What to work on — Reproduce, word for word, the part of the records that opens with their first line and closes with the line containing "quality. Staff at", including both of those lines.

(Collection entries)
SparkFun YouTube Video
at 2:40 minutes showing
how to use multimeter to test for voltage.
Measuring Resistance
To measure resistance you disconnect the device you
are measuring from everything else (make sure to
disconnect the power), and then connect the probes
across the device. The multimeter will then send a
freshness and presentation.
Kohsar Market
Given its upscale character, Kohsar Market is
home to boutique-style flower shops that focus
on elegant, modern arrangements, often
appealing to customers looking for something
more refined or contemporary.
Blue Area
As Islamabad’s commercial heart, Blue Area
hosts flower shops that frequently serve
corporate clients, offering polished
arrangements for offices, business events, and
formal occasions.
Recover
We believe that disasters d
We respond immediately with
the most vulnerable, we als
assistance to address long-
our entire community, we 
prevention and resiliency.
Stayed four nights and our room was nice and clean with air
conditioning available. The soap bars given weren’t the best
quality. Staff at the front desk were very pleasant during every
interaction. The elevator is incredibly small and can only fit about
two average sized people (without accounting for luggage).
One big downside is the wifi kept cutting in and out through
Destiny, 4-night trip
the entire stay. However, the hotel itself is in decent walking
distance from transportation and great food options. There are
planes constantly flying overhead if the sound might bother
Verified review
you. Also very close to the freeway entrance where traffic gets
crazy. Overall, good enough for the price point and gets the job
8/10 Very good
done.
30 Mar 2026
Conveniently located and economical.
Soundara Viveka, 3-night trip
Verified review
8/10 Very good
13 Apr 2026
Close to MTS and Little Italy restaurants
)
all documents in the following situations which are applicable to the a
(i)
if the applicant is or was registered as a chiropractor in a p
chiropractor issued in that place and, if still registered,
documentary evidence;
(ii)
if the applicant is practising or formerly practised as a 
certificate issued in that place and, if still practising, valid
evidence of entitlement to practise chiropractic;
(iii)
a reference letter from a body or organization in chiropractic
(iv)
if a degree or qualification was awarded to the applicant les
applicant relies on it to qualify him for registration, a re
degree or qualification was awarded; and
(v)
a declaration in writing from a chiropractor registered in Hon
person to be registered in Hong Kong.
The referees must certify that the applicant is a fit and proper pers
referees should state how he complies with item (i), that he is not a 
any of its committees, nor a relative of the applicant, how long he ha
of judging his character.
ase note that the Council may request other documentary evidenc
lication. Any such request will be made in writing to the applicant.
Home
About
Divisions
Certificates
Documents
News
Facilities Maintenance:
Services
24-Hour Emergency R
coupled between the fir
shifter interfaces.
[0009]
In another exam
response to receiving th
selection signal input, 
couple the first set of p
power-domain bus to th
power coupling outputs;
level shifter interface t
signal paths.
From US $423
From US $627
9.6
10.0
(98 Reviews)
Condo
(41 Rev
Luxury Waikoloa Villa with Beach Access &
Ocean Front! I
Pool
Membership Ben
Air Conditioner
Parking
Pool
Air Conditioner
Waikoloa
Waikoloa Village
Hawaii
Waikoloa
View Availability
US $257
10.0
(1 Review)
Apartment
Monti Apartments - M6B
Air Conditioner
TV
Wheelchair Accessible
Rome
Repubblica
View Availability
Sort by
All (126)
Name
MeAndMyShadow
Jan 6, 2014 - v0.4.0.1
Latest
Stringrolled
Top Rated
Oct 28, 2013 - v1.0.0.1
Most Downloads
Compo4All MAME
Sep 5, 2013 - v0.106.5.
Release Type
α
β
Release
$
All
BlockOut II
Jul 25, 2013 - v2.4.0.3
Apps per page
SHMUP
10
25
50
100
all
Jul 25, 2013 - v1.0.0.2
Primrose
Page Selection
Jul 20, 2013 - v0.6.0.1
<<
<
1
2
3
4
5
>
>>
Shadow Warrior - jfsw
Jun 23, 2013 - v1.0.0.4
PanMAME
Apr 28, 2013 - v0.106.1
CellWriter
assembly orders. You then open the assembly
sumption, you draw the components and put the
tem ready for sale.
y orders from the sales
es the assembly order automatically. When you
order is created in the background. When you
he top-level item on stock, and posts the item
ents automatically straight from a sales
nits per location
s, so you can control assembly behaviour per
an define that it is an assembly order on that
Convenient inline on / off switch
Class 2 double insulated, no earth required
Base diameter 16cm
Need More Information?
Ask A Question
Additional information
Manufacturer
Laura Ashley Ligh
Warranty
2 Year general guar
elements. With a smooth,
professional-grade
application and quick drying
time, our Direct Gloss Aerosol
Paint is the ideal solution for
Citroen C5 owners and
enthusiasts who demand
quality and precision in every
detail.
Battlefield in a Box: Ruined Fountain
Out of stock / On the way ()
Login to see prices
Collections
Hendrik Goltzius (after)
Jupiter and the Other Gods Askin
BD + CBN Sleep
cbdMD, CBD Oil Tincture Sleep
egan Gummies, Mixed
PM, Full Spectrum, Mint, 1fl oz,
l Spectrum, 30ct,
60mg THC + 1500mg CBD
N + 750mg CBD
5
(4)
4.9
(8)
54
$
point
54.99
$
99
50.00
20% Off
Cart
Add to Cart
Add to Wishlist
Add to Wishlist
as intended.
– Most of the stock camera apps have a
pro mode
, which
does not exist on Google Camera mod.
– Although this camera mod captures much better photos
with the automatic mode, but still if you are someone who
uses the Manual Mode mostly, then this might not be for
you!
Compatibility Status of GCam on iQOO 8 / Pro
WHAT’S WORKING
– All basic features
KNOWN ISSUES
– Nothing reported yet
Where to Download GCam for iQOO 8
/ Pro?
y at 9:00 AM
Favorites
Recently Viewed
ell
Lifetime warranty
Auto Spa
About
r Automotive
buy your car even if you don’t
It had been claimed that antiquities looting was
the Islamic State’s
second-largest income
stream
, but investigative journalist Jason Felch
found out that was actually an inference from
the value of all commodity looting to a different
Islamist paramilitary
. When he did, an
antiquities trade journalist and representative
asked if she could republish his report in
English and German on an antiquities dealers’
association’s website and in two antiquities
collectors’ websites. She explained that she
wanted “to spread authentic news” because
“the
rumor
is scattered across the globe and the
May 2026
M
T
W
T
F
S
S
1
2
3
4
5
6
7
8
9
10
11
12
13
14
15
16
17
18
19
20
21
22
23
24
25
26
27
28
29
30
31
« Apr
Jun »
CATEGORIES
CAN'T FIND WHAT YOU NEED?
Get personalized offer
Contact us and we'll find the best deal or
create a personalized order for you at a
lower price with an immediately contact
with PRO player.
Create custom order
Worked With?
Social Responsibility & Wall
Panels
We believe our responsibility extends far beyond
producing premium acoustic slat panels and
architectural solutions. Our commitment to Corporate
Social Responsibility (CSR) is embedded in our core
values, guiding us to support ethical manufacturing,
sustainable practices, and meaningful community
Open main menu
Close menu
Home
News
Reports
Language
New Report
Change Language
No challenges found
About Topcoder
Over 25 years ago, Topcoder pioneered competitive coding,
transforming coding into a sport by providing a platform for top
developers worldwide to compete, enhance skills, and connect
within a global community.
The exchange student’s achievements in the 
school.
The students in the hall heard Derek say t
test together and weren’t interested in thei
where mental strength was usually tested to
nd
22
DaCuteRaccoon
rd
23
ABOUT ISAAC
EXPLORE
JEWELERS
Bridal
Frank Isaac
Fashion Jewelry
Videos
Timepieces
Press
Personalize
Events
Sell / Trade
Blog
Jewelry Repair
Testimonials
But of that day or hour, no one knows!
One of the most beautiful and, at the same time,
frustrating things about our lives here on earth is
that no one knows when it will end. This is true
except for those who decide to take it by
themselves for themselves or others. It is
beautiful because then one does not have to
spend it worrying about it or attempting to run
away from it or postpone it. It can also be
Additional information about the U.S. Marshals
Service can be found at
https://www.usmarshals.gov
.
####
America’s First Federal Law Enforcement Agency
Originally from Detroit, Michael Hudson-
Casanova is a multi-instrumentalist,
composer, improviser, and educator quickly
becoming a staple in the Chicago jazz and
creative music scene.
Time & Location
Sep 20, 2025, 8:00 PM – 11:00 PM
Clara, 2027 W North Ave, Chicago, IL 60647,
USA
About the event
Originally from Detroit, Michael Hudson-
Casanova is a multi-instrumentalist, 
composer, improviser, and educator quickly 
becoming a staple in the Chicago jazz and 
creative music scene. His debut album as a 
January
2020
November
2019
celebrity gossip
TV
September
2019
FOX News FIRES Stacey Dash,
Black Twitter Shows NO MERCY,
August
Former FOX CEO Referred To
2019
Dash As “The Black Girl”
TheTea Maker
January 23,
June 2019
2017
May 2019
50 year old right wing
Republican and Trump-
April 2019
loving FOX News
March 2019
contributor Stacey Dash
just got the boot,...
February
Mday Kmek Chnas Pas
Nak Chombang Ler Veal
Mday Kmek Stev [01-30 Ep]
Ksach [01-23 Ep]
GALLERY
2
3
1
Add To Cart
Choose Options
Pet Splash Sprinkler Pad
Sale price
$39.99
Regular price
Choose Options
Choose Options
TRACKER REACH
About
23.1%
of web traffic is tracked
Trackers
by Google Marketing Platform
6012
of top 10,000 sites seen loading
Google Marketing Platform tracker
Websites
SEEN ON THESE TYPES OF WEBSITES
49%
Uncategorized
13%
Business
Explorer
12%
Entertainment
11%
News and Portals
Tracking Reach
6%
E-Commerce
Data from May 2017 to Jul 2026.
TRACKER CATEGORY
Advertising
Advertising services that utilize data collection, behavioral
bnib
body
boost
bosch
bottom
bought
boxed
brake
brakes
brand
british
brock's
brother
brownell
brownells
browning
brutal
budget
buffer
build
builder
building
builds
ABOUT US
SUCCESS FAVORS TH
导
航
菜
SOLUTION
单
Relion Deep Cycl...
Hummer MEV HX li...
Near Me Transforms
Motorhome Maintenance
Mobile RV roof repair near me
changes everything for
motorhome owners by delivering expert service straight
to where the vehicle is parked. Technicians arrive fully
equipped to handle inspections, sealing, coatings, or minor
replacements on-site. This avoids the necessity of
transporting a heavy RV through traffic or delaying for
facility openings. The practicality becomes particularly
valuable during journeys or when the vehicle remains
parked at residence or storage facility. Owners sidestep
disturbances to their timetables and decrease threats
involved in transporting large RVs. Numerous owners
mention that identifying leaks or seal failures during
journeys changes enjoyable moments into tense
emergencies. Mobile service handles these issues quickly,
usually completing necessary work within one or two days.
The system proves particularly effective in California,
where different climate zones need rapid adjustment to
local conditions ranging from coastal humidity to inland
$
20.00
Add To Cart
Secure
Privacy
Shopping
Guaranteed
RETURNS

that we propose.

Output below —
SparkFun YouTube Video
at 2:40 minutes showing
how to use multimeter to test for voltage.
Measuring Resistance
To measure resistance you disconnect the device you
are measuring from everything else (make sure to
disconnect the power), and then connect the probes
across the device. The multimeter will then send a
freshness and presentation.
Kohsar Market
Given its upscale character, Kohsar Market is
home to boutique-style flower shops that focus
on elegant, modern arrangements, often
appealing to customers looking for something
more refined or contemporary.
Blue Area
As Islamabad’s commercial heart, Blue Area
hosts flower shops that frequently serve
corporate clients, offering polished
arrangements for offices, business events, and
formal occasions.
Recover
We believe that disasters d
We respond immediately with
the most vulnerable, we als
assistance to address long-
our entire community, we 
prevention and resiliency.
Stayed four nights and our room was nice and clean with air
conditioning available. The soap bars given weren’t the best
quality. Staff at the front desk were very pleasant during every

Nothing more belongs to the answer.